Text to read
- - - - - - -
Mexican artist (and cultural commentator) Miguel Covarrubias
(Island of Bali) ignited the world’s love affair with
Bali with his vivid impressions of a pre-modern, pre-tourist
Bali—forever frozen in time—in the 1930s: “The
mountains with their lakes and rivers are the home of the
gods and the sources of the land’s fertility, and they
stand for everything that is holy and healthy. To the Balinese,
everything that is high is good and powerful. It is therefore
natural that the sea, lower than the lowest point of land--with
sharks and barracuda infesting the waters, and deadly sea-snakes
and poisonous fish living among the treacherous coral reefs--should
be considered as tenget, or magically dangerous, the home
of the evil spirits.
Few Balinese know how to swim and they rarely venture into
the sea except to bathe near the shallow beaches, and then
they go only a few feet from the shore. There are small settlements
of fishermen who brave the malarial coasts of Kuta, Sanur,
Benua, and Ketewel, but in general, fishing is done on a small
scale--either with casting-nets, or in beautiful prows shaped
like fantastic elephant-fish (gadja-mina) with elegant, stylized
trunks and eyes to see at night. With their triangular sails
apex downward, they go far out to sea at sunset to procure
the giant sea-turtles required at the frequent banquets of
this feast-loving people.
Most Balinese seldom eat fish and remain essentially a rice-eating
race. Their repugnance for the sea may be due to the same
religious fear of the supernatural that prevents them from
climbing to the summit of the great mountains. The Balinese
feel that the heights are for the gods, the middle world for
humans, and the depths and low points for the spirits of the
underworld. They dread the unholy loneliness of the beaches
haunted by demons, and they believe that the coastline is
under the influence of Djero Gede Metjaling, the Fanged Giant,
who lives on the barren island of Nusa Penida. They are one
of the rare island peoples in the world who turn their eyes
not outward to the waters, but upward to the mountain tops.”
- - - - - - -
Problem requirements
Summarize the Bali passage in two sentences. The listing isn't needed for any of this.

Collected material
- - - - - - -
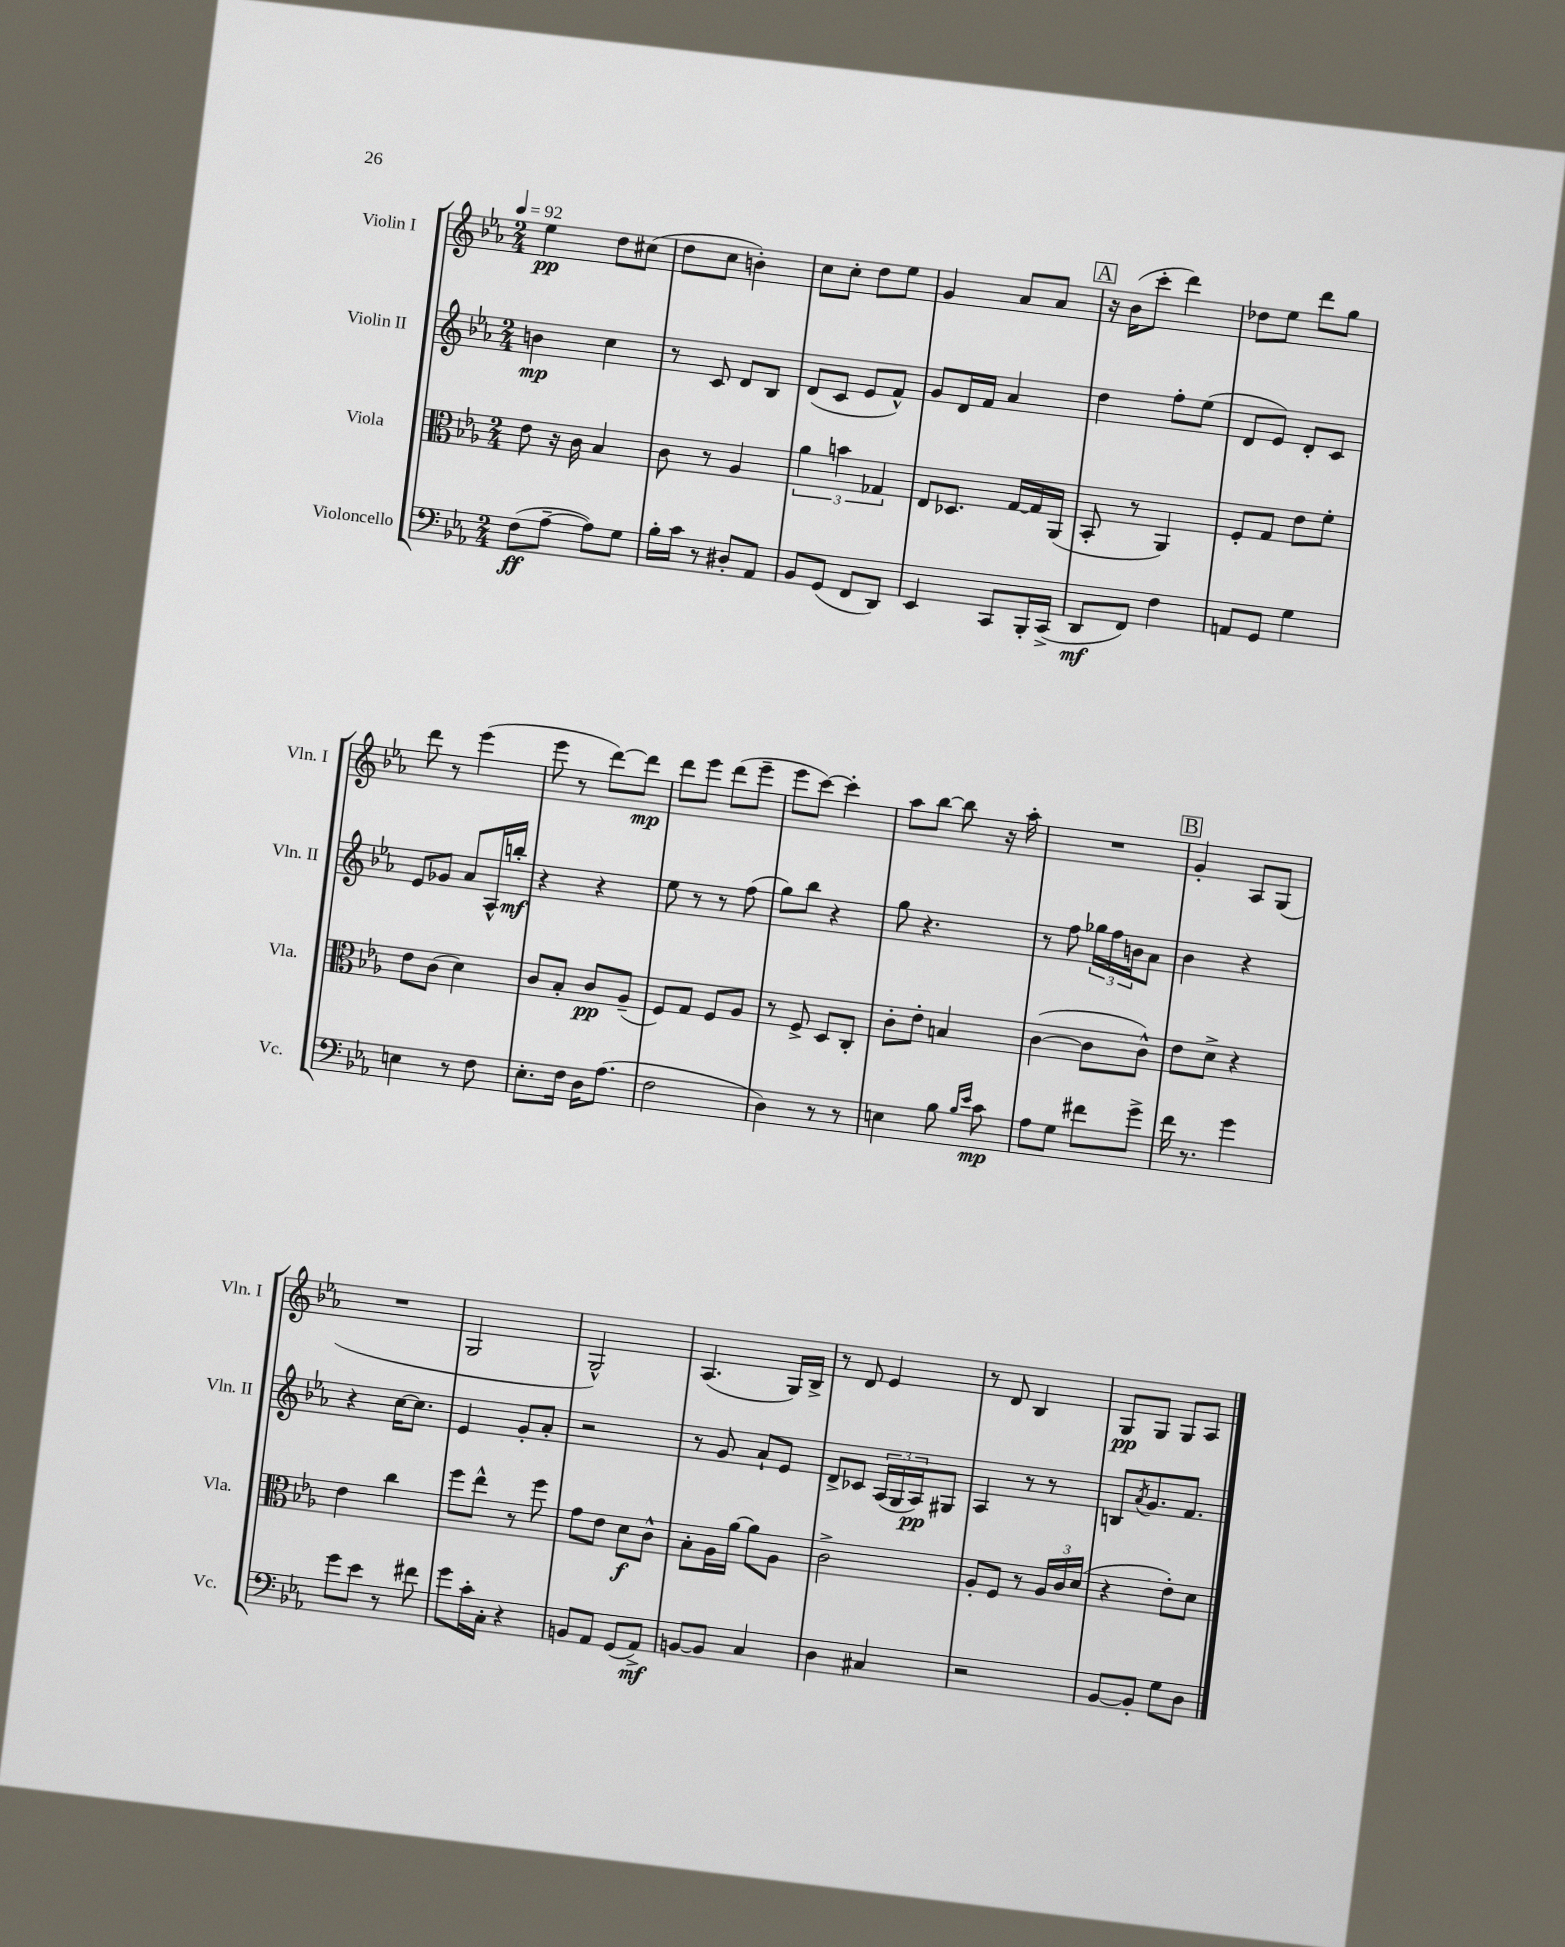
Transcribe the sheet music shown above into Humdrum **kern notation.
- - - - - - -
The response
In Miguel Covarrubias's account, the Balinese hold the mountains to be the holy home of the gods, while they consider the sea tenget, or magically dangerous, and the home of evil spirits. Few Balinese swim, fishing is done on a small scale, and most remain a rice-eating people who turn their eyes upward to the mountain tops rather than outward to the waters.